TO-DO ITEM >> Every line with the string "порядке" must be copied from the entries below.

EXTRACTED INFORMATION >>

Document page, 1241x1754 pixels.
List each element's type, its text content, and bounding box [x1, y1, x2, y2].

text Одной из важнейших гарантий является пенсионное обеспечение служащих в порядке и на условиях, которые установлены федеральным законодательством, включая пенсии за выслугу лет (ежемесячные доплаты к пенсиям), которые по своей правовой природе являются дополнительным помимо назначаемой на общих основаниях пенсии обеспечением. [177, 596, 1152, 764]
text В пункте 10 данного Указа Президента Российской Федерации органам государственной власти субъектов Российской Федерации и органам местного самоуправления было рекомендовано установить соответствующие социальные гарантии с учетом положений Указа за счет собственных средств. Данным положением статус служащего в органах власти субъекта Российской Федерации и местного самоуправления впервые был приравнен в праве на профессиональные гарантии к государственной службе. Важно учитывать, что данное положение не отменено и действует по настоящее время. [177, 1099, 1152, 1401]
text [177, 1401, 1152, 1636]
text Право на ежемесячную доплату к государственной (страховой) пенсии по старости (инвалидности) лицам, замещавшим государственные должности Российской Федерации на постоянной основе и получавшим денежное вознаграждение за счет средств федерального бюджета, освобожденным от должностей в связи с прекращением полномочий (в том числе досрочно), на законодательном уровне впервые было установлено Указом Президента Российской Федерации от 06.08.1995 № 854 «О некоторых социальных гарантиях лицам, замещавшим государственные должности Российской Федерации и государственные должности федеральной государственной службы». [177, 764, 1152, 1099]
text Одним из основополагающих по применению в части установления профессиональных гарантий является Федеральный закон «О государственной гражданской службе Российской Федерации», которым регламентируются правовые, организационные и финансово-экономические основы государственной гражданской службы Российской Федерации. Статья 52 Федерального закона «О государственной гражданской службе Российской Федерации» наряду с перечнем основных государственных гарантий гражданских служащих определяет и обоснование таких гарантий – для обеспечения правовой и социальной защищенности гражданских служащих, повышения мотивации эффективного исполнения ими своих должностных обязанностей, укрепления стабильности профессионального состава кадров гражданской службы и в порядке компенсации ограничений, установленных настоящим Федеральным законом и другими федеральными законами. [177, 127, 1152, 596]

RESPONSE BOX >>
text Одной из важнейших гарантий является пенсионное обеспечение служащих в порядке и на условиях, которые установлены федеральным законодательством, включая пенсии за выслугу лет (ежемесячные доплаты к пенсиям), которые по своей правовой природе являются дополнительным помимо назначаемой на общих основаниях пенсии обеспечением. [177, 596, 1152, 764]
text Одним из основополагающих по применению в части установления профессиональных гарантий является Федеральный закон «О государственной гражданской службе Российской Федерации», которым регламентируются правовые, организационные и финансово-экономические основы государственной гражданской службы Российской Федерации. Статья 52 Федерального закона «О государственной гражданской службе Российской Федерации» наряду с перечнем основных государственных гарантий гражданских служащих определяет и обоснование таких гарантий – для обеспечения правовой и социальной защищенности гражданских служащих, повышения мотивации эффективного исполнения ими своих должностных обязанностей, укрепления стабильности профессионального состава кадров гражданской службы и в порядке компенсации ограничений, установленных настоящим Федеральным законом и другими федеральными законами. [177, 127, 1152, 596]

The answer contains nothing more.